LSD1-IN-14, a powerful and specific inhibitor of LSD1 (with an IC50 value of 0.89 μM), effectively suppresses the growth of A549 and THP-1 cells and promotes the apoptosis of tumor cells [1].

LSD1-IN-14 (compound x43) demonstrates significant efficacy in inhibiting the proliferation of A549 and THP-1 cells at concentrations ranging from 0 to 20 μM over 72 hours, achieving IC50 values of 1.62 μM and 1.21 μM, respectively [1]. At lower concentrations (0-3 μM; 72 hours), it notably increases the expression of H3K4me2 and H3K9me2 in A549 cells in a dose-responsive manner, alongside inducing apoptosis in 53.6% of these cells, also in a concentration-dependent fashion [1]. Furthermore, LSD1-IN-14 showcases remarkable metabolic stability in human liver microsomes with a half-life of 103.3 minutes and minimal inhibition of cytochrome P450 enzymes, indicated by a Cl int(mic) value of 13.4 μL/min/mg when tested at 1 mM for 60 minutes [1]. This compound exhibits profound antiproliferative effects and mechanistic insights into epigenetic modulation and apoptosis induction, making it a promising candidate for further research [1].
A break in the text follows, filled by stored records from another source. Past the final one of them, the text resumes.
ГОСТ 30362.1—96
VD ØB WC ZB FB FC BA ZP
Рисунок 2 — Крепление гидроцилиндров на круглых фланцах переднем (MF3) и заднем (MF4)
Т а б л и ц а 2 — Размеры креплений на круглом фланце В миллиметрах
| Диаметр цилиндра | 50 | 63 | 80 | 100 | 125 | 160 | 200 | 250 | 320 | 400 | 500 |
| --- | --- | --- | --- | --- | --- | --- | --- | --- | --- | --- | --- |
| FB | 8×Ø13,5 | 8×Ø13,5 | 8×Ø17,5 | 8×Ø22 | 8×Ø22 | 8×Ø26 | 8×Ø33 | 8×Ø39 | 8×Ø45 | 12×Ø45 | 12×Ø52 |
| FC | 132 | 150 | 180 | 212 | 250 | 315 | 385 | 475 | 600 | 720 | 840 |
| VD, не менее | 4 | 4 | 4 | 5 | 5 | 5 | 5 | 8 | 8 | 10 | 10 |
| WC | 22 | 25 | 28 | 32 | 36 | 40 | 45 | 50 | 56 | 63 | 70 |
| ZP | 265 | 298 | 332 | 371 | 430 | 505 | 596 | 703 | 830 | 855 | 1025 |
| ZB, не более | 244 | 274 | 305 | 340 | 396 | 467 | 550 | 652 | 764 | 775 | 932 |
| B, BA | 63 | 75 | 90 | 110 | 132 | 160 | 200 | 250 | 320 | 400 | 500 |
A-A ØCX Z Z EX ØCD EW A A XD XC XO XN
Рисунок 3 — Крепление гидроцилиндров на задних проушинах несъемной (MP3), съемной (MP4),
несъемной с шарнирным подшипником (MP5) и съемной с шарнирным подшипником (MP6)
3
LSD1-IN-14, administered at dosages of 2 mg/kg intravenously (i.v.) and 10 mg/kg intragastrically (i.g.) to male Sprague-Dawley rats, exhibits an acceptable half-life and oral bioavailability. Pharmacokinetic analysis revealed: for i.v. administration, a peak concentration (C max) of 41.1 ng/mL, a half-life (T 1/2) of 1.0 hour, a steady-state volume of distribution (Vd ss) of 6.6 L/kg, a clearance rate (Cl) of 156 mL/min/kg, and an area under the curve (AUC 0-t) of 126 ng.h/mL extending to 152 ng.h/mL (AUC 0-∞). For i.g. administration, the peak concentration reached 575 ng/mL at a T max of 0.8 hours, a half-life of 2.8 hours, with an AUC 0-t of 211 ng.h/mL extending to 214 ng.h/mL (AUC 0-∞), reflecting an oral bioavailability of 11.9%. These findings suggest LSD1-IN-14 has promising pharmacokinetic properties for further development.